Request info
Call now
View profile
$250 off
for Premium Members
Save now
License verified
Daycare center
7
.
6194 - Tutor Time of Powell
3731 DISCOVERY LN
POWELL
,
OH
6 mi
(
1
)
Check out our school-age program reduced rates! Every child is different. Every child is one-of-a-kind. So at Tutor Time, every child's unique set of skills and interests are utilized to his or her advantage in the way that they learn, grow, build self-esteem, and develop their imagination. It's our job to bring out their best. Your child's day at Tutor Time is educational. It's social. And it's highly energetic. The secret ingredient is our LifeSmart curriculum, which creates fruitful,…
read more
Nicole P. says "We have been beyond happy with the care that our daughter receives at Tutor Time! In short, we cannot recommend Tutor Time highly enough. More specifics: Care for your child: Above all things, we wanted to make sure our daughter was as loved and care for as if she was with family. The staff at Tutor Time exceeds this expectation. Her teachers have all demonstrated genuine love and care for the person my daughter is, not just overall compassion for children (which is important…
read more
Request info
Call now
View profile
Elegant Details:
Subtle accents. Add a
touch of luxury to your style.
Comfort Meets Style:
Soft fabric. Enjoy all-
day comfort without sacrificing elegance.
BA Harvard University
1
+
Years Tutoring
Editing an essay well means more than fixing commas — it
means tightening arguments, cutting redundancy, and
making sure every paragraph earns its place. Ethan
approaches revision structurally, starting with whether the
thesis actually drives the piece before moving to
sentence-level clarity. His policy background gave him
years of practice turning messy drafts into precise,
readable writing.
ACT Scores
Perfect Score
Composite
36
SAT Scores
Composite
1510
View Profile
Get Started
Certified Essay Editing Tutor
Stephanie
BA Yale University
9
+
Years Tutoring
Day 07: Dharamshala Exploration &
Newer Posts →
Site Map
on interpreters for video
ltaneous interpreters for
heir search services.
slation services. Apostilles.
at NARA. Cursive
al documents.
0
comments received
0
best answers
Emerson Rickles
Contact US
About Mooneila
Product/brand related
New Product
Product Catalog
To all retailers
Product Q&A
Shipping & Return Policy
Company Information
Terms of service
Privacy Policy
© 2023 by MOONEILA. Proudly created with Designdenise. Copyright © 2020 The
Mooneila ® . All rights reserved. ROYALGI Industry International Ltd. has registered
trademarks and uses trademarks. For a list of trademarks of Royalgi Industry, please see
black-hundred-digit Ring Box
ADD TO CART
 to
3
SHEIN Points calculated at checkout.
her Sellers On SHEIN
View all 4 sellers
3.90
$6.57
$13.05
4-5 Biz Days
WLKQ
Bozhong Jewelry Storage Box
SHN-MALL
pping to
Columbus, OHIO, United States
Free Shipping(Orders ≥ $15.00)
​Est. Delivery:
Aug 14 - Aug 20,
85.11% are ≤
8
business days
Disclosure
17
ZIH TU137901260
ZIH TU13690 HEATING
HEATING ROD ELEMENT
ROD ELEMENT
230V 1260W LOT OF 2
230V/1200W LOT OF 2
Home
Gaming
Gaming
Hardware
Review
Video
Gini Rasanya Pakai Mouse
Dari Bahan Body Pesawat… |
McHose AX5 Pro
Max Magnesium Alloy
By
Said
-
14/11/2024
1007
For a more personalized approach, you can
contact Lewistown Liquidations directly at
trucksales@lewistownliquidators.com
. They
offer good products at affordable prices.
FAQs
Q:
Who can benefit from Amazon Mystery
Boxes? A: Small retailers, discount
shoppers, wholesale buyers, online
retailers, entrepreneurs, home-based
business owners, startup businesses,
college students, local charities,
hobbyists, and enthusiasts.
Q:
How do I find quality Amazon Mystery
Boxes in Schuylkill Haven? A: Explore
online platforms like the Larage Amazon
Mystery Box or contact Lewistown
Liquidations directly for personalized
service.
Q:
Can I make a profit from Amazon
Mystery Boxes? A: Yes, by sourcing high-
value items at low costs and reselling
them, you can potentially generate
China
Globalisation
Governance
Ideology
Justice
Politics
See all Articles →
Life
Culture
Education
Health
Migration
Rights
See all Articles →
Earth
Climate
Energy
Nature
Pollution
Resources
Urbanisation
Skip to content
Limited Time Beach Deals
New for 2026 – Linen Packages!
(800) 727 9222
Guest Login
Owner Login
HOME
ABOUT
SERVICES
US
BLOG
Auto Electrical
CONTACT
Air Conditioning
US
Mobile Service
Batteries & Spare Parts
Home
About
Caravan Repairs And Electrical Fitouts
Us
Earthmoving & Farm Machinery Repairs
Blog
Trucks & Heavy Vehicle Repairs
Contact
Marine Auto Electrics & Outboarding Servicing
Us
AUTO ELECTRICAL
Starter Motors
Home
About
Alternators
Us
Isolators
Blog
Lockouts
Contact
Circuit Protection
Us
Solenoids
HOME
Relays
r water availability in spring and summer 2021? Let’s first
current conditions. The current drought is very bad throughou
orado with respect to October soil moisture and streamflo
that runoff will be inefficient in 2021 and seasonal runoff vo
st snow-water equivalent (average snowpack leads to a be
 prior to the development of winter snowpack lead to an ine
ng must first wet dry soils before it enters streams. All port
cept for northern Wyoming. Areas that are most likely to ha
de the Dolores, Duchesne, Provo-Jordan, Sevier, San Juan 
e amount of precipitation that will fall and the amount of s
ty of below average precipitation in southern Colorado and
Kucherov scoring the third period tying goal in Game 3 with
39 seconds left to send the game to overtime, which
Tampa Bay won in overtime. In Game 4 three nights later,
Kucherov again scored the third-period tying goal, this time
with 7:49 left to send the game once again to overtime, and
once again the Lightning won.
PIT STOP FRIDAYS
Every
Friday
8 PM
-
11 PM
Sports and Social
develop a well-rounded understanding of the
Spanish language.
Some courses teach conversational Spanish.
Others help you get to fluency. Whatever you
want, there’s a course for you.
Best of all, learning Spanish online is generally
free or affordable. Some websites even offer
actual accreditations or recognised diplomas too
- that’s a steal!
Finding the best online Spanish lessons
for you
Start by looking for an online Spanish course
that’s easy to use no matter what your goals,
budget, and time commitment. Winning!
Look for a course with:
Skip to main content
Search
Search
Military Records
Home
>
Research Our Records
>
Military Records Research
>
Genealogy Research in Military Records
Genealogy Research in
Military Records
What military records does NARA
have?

==*==

WORK TO BE COMPLETED — Out of the records above, pull the lines that include the word "NARA".

EXPECTED ANSWER —
at NARA. Cursive
What military records does NARA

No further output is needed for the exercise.